本文抜粋.
悪名高き道立江差高等看護学院のパワハラ
日本全国に知れ渡った北海道の有名なパワハラと言えば、あの道立江差高等看護学院の事件でしょう。パワハラの内容もさることながら、道のあまりにもずさんな対応も全国的に有名になりました。教育機関として前代未聞です。パワハラが行われたのは2013年から2020年まで、加害者は副学院長を筆頭として教員11人(全員女性で看護師)、被害者は聞き取り調査可能だった学生だけでも14人。休学や退学に追い込まれた学生が多数おり、すでに就職している卒業生も加えると相当な数になるはずです。自殺した男子学生もいます。定年退職や移動した教員もいるはずですから、加害者の教員の数ももっと多いはずです。江差以外に紋別高等看護学院でも18件のパワハラがあり、両校で同じ加害者がいました。つまり紋別でパワハラを行い、移動してきた江差でも行っていたわけです。
学生や保護者(父母の会を結成)は道にパワハラの実態を訴えたが対応せず、それどころか、新聞記者が行った情報開示請求を加害者である看護学校に漏らし隠ぺいする時間を与えるなどしました。2021年4月になって道は保護者説明会を開いたがパワハラは認定せず、学生や保護者は反発を強めます。道議会でも議題に上り、2021年7月にやっと第三者調査委員会が設置され、パワハラの調査がなされました。調査対象とした101件のうち、パワハラと認定されたのは52件でした。驚いたことに、加害者には懲戒処分がなされることはなく、職場の移動が行われただけでした。
学生が受けたパワハラは、とても教育機関とは思えない以下の内容でした。
・生徒への人格否定:「バカじゃないの」「お前みたいなバカは死ね」「あなたは指導する価値がない」
・暴言・脅し:「ペンでぶっ刺すぞ」「顔もみたくない」「殴る蹴るの暴行をしたくなる」
・退学・休学の強要:「執拗に休学を促された」

課題一覧.
(1) 江差高等看護学院のパワハラを扱った上の本文抜粋によると、第三者調査委員会が調査対象とした101件のうち、パワハラと認定されたのは何件か。
(2) 江差高等看護学院のパワハラを扱った上の本文抜粋で、「学生や保護者(父母の会を結成)は」で始まる段落を、主な事実を残して箇条書きに改めよ。
(3) 江差高等看護学院のパワハラを扱った上の本文抜粋を、最後の文の後から続けて書いてください。

データ項目.
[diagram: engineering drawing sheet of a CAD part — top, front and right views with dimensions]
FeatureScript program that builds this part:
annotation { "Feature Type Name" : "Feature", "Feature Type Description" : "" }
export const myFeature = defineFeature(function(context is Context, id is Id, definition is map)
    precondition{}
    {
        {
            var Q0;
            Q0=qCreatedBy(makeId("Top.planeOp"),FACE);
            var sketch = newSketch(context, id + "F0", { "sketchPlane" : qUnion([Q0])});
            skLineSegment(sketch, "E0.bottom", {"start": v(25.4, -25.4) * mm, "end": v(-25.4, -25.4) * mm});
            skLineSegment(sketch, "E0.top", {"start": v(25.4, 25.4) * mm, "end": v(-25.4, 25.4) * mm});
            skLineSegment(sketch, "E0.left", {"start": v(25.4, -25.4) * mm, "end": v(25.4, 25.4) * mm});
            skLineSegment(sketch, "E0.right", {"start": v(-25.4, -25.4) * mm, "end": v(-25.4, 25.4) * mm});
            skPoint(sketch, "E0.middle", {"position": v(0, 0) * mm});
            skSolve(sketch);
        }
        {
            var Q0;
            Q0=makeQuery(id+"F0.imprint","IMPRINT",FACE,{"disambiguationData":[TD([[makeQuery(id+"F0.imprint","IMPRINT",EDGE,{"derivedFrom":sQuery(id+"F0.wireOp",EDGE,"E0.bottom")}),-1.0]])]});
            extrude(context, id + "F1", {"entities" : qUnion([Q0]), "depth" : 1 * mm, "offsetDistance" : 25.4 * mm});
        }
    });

記述回答.
(1) 52件。

(2)
・学生や保護者(父母の会を結成)が道にパワハラの実態を訴えたが、道は対応しなかった。
・道は新聞記者の情報開示請求を加害者である看護学校に漏らし、隠ぺいする時間を与えた。
・2021年4月の保護者説明会でも道はパワハラを認定せず、学生や保護者は反発を強めた。
・道議会でも議題に上り、2021年7月にようやく第三者調査委員会が設置された。
・調査対象101件のうち、52件がパワハラと認定された。
・加害者に懲戒処分はなく、職場の移動が行われただけだった。

(3)
・指導の放棄・嫌がらせ:「講義に出させてもらえず、単位が取れなかった」「課題の提出物を床に投げ捨てられた」「指導してもらった用紙に『は?』とだけ書かれた」「病院での実習で単位をもらえず、どこが悪かったのか改善点を尋ねても指導してもらえなかった」「リポートや反省文の書き直しを執拗に指示され、提出期限切れとして留年させられた」
・暴力:「看護学実習で肩を強く引っ張られ、尻もちをついた」
江差の学生がパワハラを道に訴えたことに感心します。相当苦しかったのでしょう。勇気があったし、がんばったなあと思います。しかし、学生がパワハラを訴えても、緊張するし、うまく話せないことが多いのです。効果的なのは、保護者がでしゃばることです。学生はパワハラを受けたらまず保護者に言いましょう。心配をかけたくないと思う必要はありません。保護者は息子や娘のために学校に乗り込むべきです。学校は保護者に弱いのです。学費を払うのは保護者ですから、学校でまともな教育が行われていなければ文句を言う権利があります。過保護だと思う必要はありません。
ところで、江差高等看護学院の学院長は副学長ら教員のパワハラに対して何をしていたのでしょう?学院長は学生の訴えに対して全くの無力だったそうです。この学校のパワハラの原因は、教員個人の資質もさることながら、学院長や設置者である北海道庁が無能だったことでしょう。トップが無能だとこうなるという典型です。